# TASK TO CARRY OUT:
Which of the lines in the data mention the string "والمعهد"? List them all.

(EXCERPTED DATA)

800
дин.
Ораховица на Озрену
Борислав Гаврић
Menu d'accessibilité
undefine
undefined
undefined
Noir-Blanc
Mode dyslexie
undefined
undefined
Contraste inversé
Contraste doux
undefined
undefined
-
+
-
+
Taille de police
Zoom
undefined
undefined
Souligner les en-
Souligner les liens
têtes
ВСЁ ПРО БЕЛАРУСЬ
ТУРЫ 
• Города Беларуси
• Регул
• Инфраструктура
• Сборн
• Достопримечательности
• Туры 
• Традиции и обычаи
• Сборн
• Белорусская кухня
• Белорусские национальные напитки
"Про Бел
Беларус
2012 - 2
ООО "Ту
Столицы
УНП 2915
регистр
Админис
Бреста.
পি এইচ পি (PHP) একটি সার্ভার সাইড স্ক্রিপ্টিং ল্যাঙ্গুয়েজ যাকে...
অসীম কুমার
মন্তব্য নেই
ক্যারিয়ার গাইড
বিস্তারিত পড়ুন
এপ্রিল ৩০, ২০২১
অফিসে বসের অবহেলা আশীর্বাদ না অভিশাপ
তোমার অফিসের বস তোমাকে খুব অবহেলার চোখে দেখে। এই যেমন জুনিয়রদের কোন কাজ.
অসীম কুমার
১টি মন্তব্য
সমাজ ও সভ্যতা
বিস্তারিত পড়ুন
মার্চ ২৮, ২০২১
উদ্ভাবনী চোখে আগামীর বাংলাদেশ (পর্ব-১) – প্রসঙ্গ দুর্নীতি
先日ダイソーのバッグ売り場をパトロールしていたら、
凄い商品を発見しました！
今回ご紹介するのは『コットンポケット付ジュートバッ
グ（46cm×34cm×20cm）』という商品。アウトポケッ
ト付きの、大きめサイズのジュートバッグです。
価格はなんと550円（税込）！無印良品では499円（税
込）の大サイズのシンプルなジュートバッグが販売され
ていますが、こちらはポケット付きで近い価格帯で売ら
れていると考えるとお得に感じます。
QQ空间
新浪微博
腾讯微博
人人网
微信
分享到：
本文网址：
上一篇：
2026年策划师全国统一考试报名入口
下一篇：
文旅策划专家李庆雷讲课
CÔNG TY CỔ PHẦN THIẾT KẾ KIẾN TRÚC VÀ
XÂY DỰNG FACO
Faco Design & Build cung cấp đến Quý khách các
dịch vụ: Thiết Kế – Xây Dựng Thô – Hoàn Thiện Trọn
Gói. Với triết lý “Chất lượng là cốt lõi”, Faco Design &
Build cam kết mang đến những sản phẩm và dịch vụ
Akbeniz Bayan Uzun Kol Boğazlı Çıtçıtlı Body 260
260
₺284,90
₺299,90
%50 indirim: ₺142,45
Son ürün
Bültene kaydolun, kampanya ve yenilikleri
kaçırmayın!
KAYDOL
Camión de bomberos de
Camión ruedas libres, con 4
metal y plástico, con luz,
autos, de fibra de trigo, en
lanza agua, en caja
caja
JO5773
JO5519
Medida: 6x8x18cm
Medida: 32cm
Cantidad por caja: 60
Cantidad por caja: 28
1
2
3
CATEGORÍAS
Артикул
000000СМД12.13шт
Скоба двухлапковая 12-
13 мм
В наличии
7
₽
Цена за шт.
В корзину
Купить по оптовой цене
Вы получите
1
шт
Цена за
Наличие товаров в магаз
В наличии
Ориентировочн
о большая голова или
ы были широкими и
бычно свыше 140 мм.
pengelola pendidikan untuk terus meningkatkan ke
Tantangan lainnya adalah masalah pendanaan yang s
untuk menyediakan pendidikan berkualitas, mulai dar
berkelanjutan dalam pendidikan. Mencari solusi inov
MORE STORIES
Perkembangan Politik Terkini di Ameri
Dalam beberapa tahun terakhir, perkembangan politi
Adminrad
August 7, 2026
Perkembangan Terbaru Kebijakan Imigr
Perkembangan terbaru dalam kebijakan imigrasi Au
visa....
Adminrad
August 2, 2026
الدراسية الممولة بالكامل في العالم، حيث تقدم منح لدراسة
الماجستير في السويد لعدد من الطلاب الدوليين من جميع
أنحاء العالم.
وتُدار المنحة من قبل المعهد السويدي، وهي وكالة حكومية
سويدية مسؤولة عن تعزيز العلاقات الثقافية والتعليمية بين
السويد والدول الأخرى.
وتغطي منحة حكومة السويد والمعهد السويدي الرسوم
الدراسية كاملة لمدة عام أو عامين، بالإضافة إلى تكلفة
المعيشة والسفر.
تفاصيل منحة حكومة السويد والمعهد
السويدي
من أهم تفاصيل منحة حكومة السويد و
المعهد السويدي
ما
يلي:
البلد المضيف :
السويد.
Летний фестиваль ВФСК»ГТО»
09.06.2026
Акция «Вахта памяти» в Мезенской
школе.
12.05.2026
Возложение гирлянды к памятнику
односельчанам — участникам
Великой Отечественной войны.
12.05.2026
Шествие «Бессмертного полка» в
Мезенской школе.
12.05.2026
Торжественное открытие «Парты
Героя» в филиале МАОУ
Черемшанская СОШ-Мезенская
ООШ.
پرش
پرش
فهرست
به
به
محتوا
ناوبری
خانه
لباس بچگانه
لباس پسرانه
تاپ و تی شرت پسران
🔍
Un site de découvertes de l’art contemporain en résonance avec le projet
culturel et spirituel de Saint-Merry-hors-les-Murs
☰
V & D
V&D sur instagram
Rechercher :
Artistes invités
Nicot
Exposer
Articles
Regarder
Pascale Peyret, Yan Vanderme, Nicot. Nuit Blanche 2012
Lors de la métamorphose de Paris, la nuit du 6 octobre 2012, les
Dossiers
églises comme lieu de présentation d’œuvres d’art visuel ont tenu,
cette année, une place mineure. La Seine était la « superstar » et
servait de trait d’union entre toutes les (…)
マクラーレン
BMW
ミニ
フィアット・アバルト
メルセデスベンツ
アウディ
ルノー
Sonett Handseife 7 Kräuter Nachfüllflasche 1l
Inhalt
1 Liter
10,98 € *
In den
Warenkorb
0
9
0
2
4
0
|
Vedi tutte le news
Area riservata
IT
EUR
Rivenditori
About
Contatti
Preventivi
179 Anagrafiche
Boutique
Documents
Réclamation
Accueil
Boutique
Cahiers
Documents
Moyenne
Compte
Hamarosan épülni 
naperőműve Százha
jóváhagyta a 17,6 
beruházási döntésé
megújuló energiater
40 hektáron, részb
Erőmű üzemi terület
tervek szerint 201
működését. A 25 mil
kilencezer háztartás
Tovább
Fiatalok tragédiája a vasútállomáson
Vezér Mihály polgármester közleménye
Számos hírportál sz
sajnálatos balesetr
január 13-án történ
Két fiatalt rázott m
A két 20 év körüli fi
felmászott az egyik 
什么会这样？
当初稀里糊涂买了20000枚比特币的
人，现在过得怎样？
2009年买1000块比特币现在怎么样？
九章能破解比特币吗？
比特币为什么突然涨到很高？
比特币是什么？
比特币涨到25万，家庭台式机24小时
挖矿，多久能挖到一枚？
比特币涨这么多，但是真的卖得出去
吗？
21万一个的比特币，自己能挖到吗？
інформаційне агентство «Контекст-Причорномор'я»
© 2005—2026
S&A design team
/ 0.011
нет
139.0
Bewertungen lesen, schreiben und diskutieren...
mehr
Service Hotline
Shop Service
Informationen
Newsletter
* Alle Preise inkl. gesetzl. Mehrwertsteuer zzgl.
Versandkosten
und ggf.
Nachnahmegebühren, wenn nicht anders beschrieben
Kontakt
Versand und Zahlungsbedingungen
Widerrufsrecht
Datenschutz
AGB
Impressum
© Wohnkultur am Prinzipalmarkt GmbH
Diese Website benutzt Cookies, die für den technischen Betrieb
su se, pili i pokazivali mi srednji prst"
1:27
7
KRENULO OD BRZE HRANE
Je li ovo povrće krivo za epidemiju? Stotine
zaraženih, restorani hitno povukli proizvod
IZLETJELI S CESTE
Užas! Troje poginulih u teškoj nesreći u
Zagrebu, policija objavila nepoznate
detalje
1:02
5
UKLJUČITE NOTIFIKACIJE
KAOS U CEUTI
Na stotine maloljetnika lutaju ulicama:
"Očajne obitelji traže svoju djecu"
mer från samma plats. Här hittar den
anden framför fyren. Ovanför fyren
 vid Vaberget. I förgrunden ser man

(End EXCERPTED DATA)

# TASK OUTPUT:
وتغطي منحة حكومة السويد والمعهد السويدي الرسوم
تفاصيل منحة حكومة السويد والمعهد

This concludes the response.